The conventional wisdom has been that if you want to save on housing, you would leave the big city and move to small towns and rural communities where you can potentially find a single-family home within your budget. This traditional concept has been pushed aside with recent shifts in the Canadian real estate market. With more young families and professionals fleeing the major urban centres in favour of less-dense municipalities, many smaller communities have enjoyed exceptional growth throughout the pandemic-era housing boom, one of these being the Brantford housing market.
Whether this trend is sustainable or not is the big question right now, with many offices in large urban centres reopening their doors and reinstating in-person work, impacting demand levels is smaller communities. In addition, rising interest rates could significantly affect sales activity and prices.
Still, the situation unfolding across Canada is undoubtedly fascinating to monitor.
What You Need To Know About the Brantford Housing Market
It looks like Brantford is joining other Canadian real estate markets with sales activity is slowing down, but it is still above the historical average.
According to the Brantford Regional Real Estate Association®, the number of residential property sales tumbled at an annualized pace of 9.8 per cent to 276 units in April. In the first four months of 2022, housing sales have slipped 2.2 per cent year-over-year.
While sales have fallen from the same time a year ago, housing transactions are more than 28 per cent above the five-year average and about 24 per cent above the decade average for the month of April – the most current data available at publishing.
So far, price growth has been strong in the Brantford real estate market. Association data show that the MLS® Home Price Index (HPI), which is considered a more reliable measurement than average or median price gauges, has risen 28.1 per cent year-over-year to $795,600.
On average, the price of homes sold in April climbed 24.2 per cent to $868,516. Moreover, the year-to-date average price rose 28.4 per cent to $898,733.
Here’s a breakdown on growth of the different types of residential properties, based on the benchmark measure, to kick off the second quarter:
- Single-Family Home: +26.4 per cent to $819,400
- Townhome: +39.1 per cent to $610,000
- Apartment: +55.3 per cent to $421,000
Association data confirm that inventory levels have also improved immensely during the busy spring buying season.
The number of new listings advanced at an annualized pace of 4.7 per cent in April, totalling 467 new units. This represented the most significant number of new listings added in the month of April in more than three decades.

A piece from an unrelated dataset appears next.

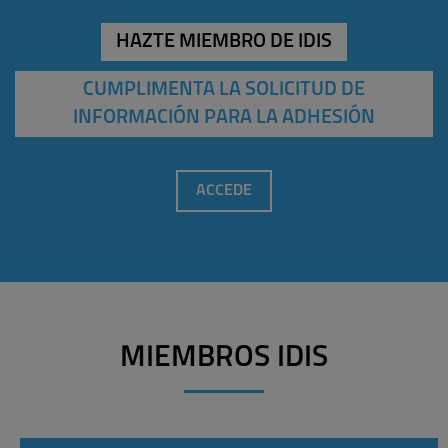
HAZTE MIEMBRO DE IDIS
CUMPLIMENTA LA SOLICITUD DE
INFORMACIÓN PARA LA ADHESIÓN
ACCEDE
MIEMBROS IDIS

Active residential listings also gained 22.4 per cent to 273 units.
On a historical level, new listings were 32.1 per cent above the five-year average and 43.2 per cent above the 10-year average for the month of April. Active listings were 18.1 per cent below the five-year average and more than 32 per cent below the 10-year average.

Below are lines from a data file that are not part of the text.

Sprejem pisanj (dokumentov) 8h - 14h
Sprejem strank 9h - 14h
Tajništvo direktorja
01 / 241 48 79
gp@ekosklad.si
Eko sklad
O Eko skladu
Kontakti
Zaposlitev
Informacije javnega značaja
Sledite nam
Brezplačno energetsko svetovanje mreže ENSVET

Another positive sign for the Brantford housing market is the months of inventory, which measures the number of months it would take to exhaust current supplies at the present rate of sales activity, rising to one month by the end of April, up from 0.7 months at the same time in 2021. This is still below the long-run average of 2.1 months.
According to the latest numbers from Canada Mortgage and Housing Corporation (CMHC), new housing construction has been mixed in the Brantford housing market. On the one hand, housing starts have declined 35.32 per cent in the first four months of 2022 compared to the same time a year ago. On the other, housing starts have soared 161 per cent year-over-year in April, totalling 94 units.
Affordability Crisis in Brantford?
In a recent housing affordability report by the Urban Reform Institute, Brantford was listed as one of the cities to experience “severely unaffordable housing.”
The overall study found that Canada had a median multiple ranking of 6.0, up from 4.4 before the coronavirus pandemic. Anything above 5.1 is defined as “severely unaffordable.”
“Severely unaffordable housing has spread from Vancouver to smaller markets, as Metro Vancouver has shed domestic migration to smaller markets in British Columbia, such as Chilliwack, the Fraser Valley, and Kelowna and markets on Vancouver Island,” the study stated. “Severely unaffordable housing has spread to smaller markets in Ontario, such as Kitchener-Waterloo, Brantford, London and Guelph, as residents of Metro Toronto seek lower costs of living.”
Many real estate experts hold that the primary solution to rising prices is more supply. However, with certain markets more regulated than others, industry observers warn that this could be difficult to achieve. Until then, the only affordable housing markets in Canada are Edmonton and Calgary, according to that same study.